ELECCIONES GENERALES
MARTES 10-6-86
Cuaderno de notas
EL 23-F Y EL MIEDO PÁNICO
Si habla algún tema que, por sentido de la prudencia, no debía convertirse en asunto electoral, ese tema
era el del 23-F. Y, sin embargo, contra todo pronóstico, lo que se mantuvo larvado en las elecciones de
1982 ha estallado en 1986. Y ha estallado de la manera más inverosímil, con acusaciones de Alfonso
Guerra contra el personaje más irreprochable de aquel lamentable suceso, es decir, contra Adolfo Suárez,
el hombre que no quiso hacer de su gallarda actitud de aquella tarde-noche un permanente cartel de
nombradía.
La crítica de Alfonso Guerra ha sido un modelo de indiscreción, una auténtica «¡aimitada» política que se
vuelve contra su persona y acaba afectando al jefe de filas. ¿Es que va a ser necesario ahora recordar hasta
qué punto la desaparición física de Felipe González, Alfonso Guerra y Gregorio Peces-Barba en un metro
cuadrado de espacio, cuando Tejero ordenó tos disparos, violó el principio de impenetrabilidad de los
cuerpos? ¿Es que será preciso sostener que sólo el miedo puede producir este fenómeno?

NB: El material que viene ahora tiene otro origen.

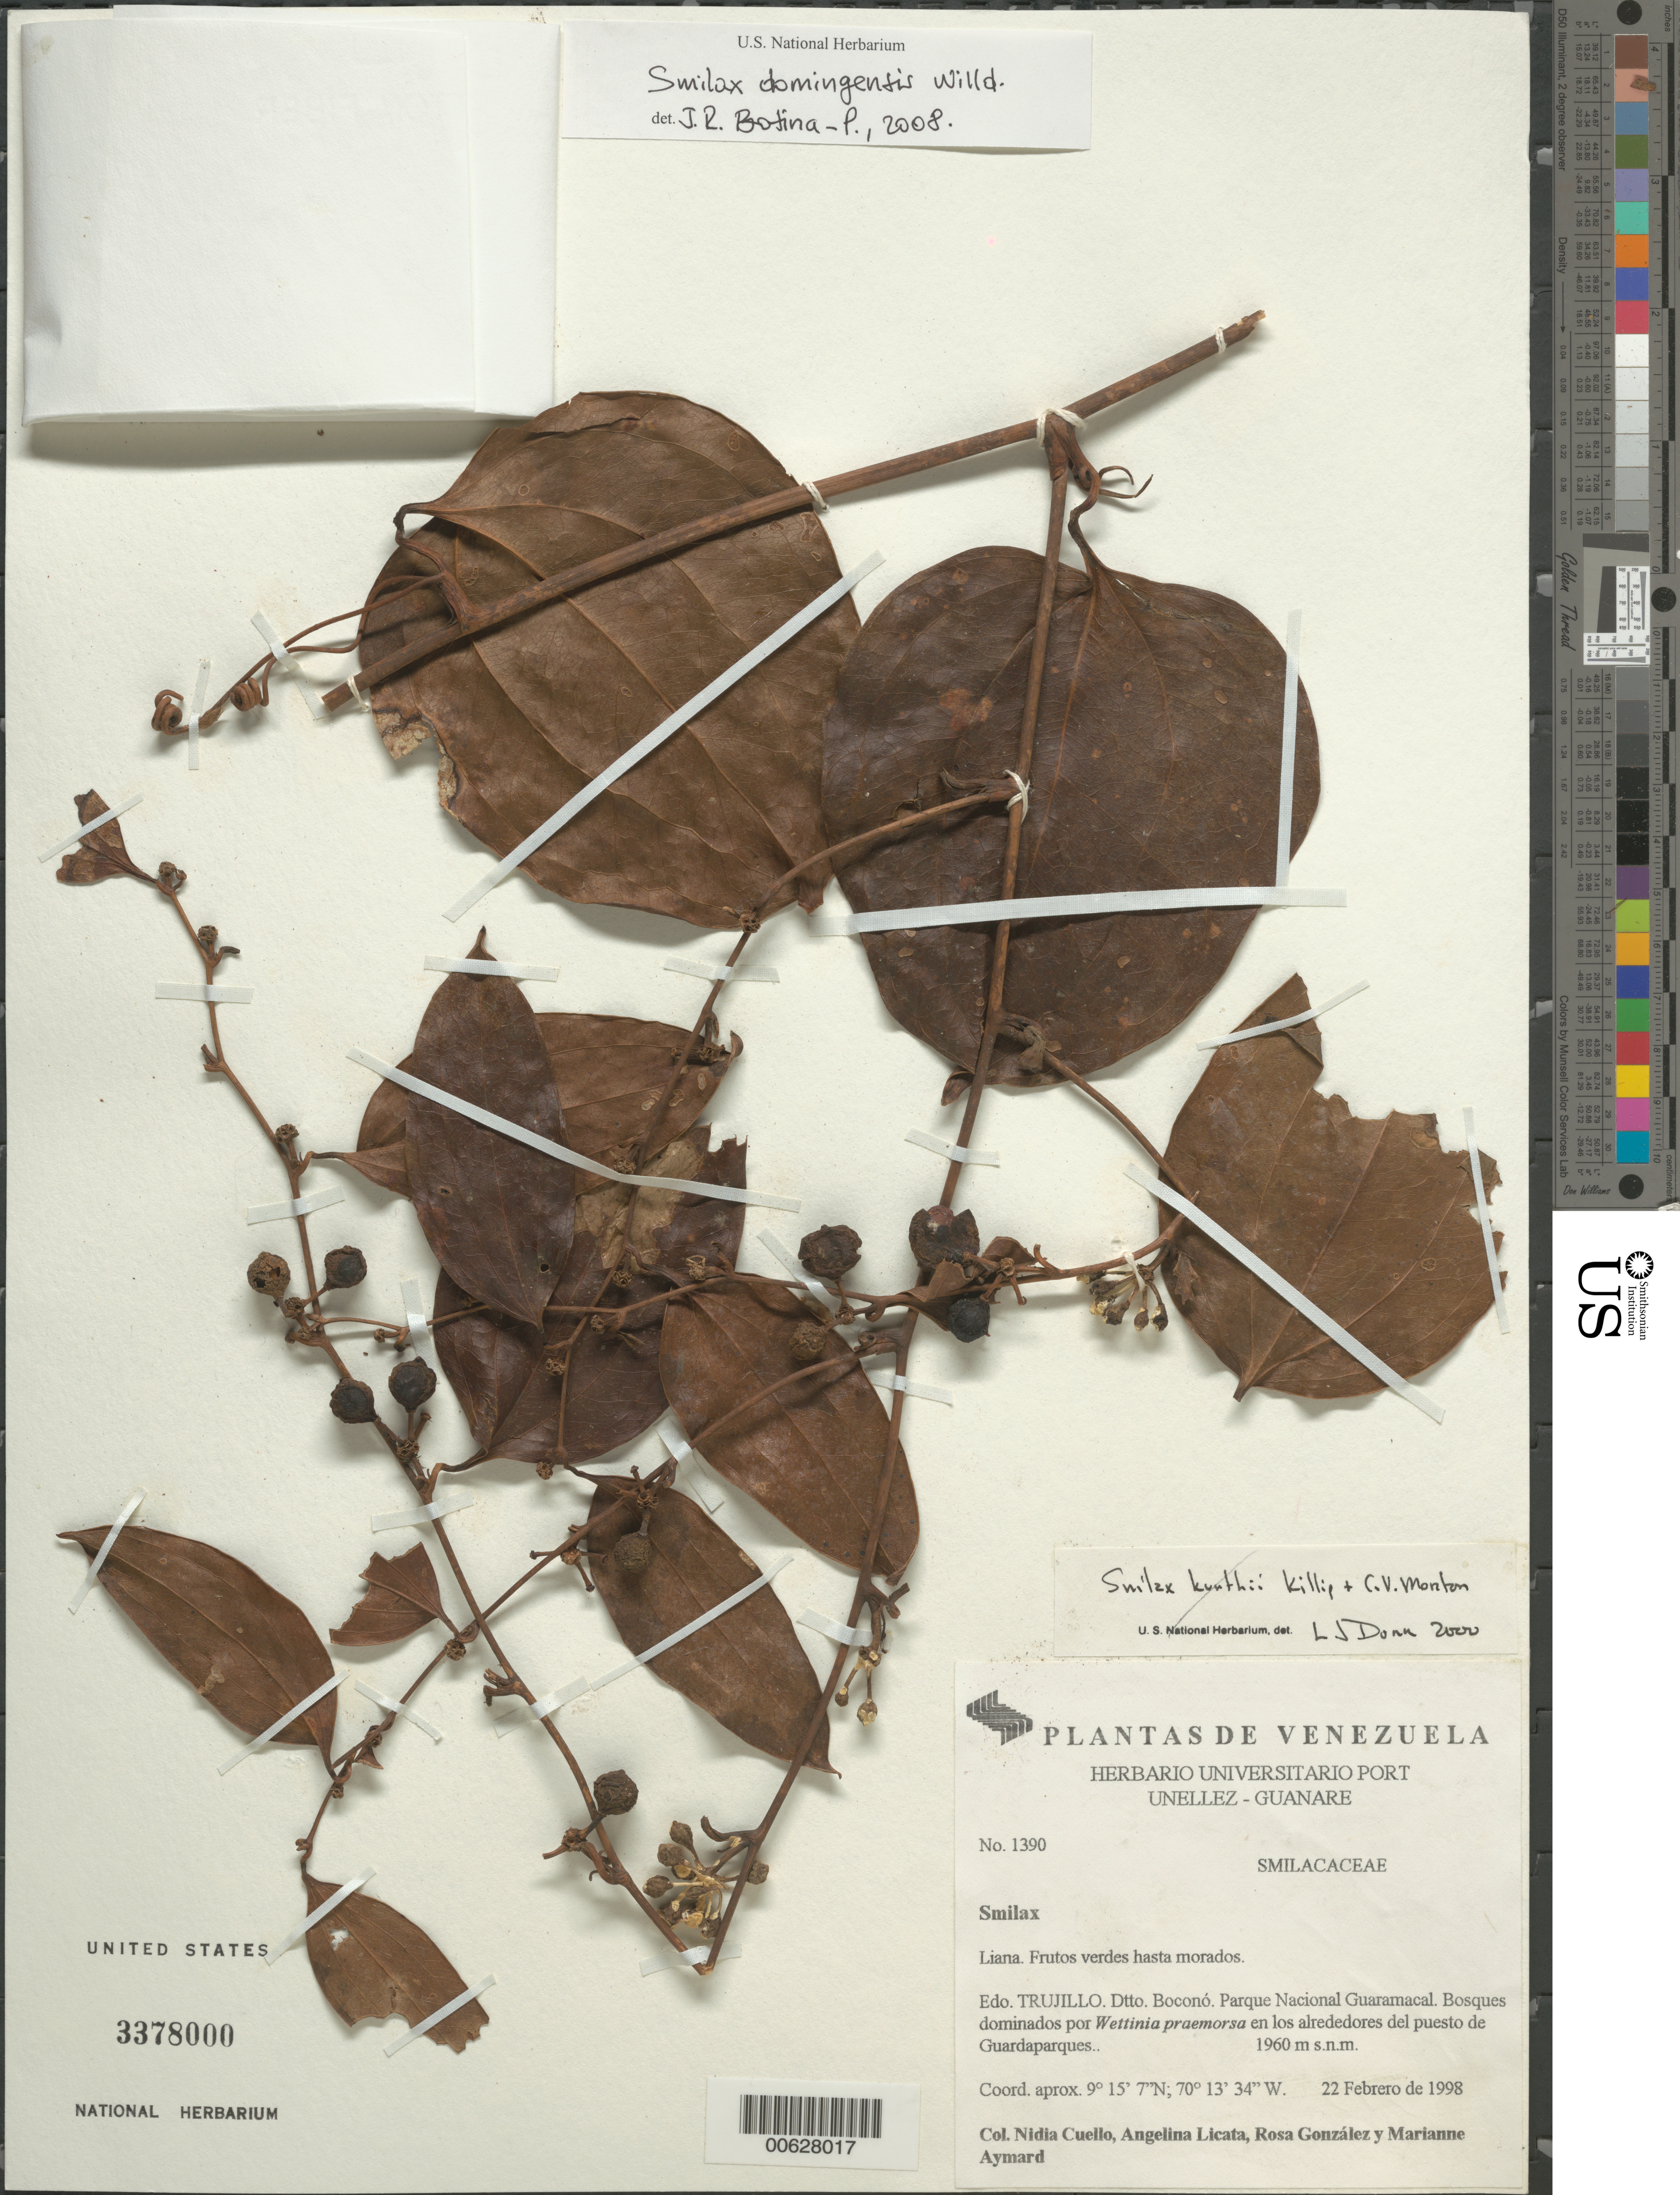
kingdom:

La valentía moral y física ha sido siempre uno de los elementos de seducción de la opinión pública
sensible. El señor Guerra acaba de llamar la atención sobre el valor de otros. Y lo ha hecho no por
generosidad, sino por error. Y con la peor de las intenciones. Sólo que las intenciones malévolas no
siempre vienen inspiradas por la inteligencia. Quienes hasta ahora hayan creído que el señor Guerra posee
una inteligencia fina y permanente, pueden ir cambiando de parecer en el sentido de atribuirle lo que
merece: la más zafia de las organizaciones mentales.
No hay ignorante que no sea audaz. Por eso no debe sorprender que Guerra, en su aparente insapiencia de
lo ocurrido, haya preguntado públicamente qué hablaron, en el sentido de negociar, Adolfo Suárez y
Tejero en la noche fatídica. A no ser que el vicepresidente del Gobierno quiera ahora contrarrestar el
efecto del video difundido en el programa de Mercedes Milá, lo normal es pensar que don Alfonso no se
ha enterado de aquellas dramáticas secuencias. Y no sólo de las filmadas. Porque nadie dudará a estas al-
turas que Adolfo Suárez estuvo aislado en una habitación del Palacio de las Cortes bajo la custodia de
varios guardias civiles, mientras Tejero aguardaba la sublevación militar general que no llegó a
producirse.
En otra habitación más amplia acabaron recluidos el teniente general Gutiérrez Mellado, Agustín
Rodríguez Sahagún, Santiago Carrillo y, por supuesto, Felipe González y Alfonso Guerra, que entonces
eran miembros de la oposición.
Quizá no se haya narrado suficientemente que mientras los tres primeros citados acabaron tomando
asiento en los sillones del salón e intercambiaron pitillos entre si, Felipe González y Alfonso Guerra
permanecieron horas y horas de cara a la pared, como escolares castigados. Y no era ello debido a la
imposibilidad de que imitasen la actitud más digna de sus compañeros de detención, sino, como cabe
imaginar, a un mayor sentido del peligro. Sensación que debió invadirles me-dularmente hasta dejarlos
paralizados y sin deseos de consumir ningún pitillo relajante.
Cuando, por humanas razones comprensibles, la conducta observada en un suceso no ha sido ejemplar, lo
mejor es no recordarlo, y mucho menos afear el comportamiento de quien mejor supo reaccionar a los
evidentes riesgos. El señor Guerra debe imitar su sentido de evaporación de aquella tarde, bajo el escaño,
para desaparecer cuanto antes de las miradas públicas. O, por lo menos, quedarse calladito, frente a la
pared, como en los tiempos de sus presumibles aventuras escolares.